Excerpt →

****************************************

Badly infected system

[khalilcs]

Hi guys, I am in my girlfriends computer and she has a system very infected. She has like those toolbars spywares, trojans and her security is very low. She doesnt know about computers much so its very vulnerable.

I follow all the preliminary removal instructions:

I am attaching all the neccessary logs

The panda antiroot kit came out negative


I thank you all very much for your support!

 

[kimsland]

Looks like Symantec (Norton) and AVG8 installed together
You also have YPCSER~1.EXE (Yahoo parental control) going on
And a few Toolbars and things

I'd say do this:

Remove Norton (fully)
Decide on removing Yahoo parental control (your option)

How to use Reset Internet Explorer Settings (RIES

To use RIES in Internet Explorer 7, follow these steps:

1. Click the Tools menu, and then click Internet Options.
2. On the Advanced tab, click Reset.
3. In the Reset Internet Explorer Settings dialog box, click Reset.

****************************************

Provided data →
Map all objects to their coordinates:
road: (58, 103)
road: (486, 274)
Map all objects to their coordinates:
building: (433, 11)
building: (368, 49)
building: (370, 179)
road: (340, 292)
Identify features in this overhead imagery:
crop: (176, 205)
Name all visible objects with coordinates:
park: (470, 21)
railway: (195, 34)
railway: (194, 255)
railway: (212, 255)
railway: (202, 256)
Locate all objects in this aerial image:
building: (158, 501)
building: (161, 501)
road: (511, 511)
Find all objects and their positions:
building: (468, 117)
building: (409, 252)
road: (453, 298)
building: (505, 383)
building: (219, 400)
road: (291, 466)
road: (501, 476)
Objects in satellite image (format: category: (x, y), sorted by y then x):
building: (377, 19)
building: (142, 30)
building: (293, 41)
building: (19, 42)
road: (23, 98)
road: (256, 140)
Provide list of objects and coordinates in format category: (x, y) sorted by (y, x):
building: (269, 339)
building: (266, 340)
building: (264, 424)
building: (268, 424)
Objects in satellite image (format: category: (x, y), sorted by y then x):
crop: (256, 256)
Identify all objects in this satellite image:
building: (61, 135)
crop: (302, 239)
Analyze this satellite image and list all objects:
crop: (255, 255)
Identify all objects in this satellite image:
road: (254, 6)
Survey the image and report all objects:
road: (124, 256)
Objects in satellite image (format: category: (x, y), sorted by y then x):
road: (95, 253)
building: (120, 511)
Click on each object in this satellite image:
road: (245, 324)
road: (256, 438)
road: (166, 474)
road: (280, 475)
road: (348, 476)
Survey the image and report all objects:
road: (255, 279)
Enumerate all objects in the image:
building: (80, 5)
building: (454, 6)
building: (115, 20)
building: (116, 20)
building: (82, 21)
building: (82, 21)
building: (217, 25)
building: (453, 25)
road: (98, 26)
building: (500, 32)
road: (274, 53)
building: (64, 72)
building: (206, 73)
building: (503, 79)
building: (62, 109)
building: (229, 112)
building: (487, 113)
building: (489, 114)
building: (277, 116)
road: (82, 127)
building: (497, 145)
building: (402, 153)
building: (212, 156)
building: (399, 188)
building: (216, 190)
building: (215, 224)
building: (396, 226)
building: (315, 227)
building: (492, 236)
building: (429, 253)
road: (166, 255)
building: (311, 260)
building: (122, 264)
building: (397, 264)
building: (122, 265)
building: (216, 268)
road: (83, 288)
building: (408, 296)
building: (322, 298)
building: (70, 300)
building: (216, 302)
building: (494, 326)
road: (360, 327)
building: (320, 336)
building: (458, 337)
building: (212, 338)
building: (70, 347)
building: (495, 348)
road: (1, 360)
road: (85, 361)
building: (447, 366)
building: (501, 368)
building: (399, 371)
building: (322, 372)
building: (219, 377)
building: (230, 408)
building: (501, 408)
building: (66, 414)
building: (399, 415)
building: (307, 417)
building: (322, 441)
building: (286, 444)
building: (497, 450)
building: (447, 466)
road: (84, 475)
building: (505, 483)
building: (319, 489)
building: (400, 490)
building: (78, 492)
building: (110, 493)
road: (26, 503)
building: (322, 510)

****************************************

Problem set →
(A) Print the stretch of the forum thread on the infected computer from "Remove Norton (fully)" through "tab, click Reset.".
(B) Write the next part of the forum thread on the infected computer, beginning after its final line.

Replies →
(A)
Remove Norton (fully)
Decide on removing Yahoo parental control (your option)

How to use Reset Internet Explorer Settings (RIES

To use RIES in Internet Explorer 7, follow these steps:

1. Click the Tools menu, and then click Internet Options.
2. On the Advanced tab, click Reset.

(B)
4. When Internet Explorer 7 finishes restoring the default settings, click Close, and then click OK two times.
5. Close Internet Explorer 7. The changes take effect the next time that you open Internet Explorer 7.

You do have IE7 on that HP?

Also run Startup Control Panel
Run CCleaner

Then at last (after a few restarts- ie the above) Then do another HJT log
If you want, you can update AVG8 definitions online too (and even run a full scan with it) then do the HJT log

That's a good start

 

[khalilcs]

Alright Kimsland I did everything you told me

here I run another HJT log

Thanks so much for helping me

How is the computer looking?

 

[slayerstuv]

not to be rude but you should get rid of avg as well and get avast

 

[Blind Dragon]

Norton isn't gone you need to run the removal tool from their site.

Then please follow these Viruses/Spyware/Malware, preliminary removal instructions and post back in this thread with the requested logs. There should be at least 3.

1)MBAM log
2)SAS log
3)Hijackthis log (last step)

 

[kimsland]

LiveUpdate for Symantec (Norton):
C:\Program Files\Common Files\Symantec Shared\PIF\{B8E1DD85-8582-4c61-B58F-2F227FCA9A08}\PIFSvc.exe
This can be removed from Add/Remove Programs

Here it is again:
C:\Program Files\Common Files\Symantec Shared\PIF\{B8E1DD85-8582-4c61-B58F-2F227FCA9A08}\PIFSvc.exe

Not sure if others can chck as well (because I cannot find anything else of any worry)

How's the computer running now?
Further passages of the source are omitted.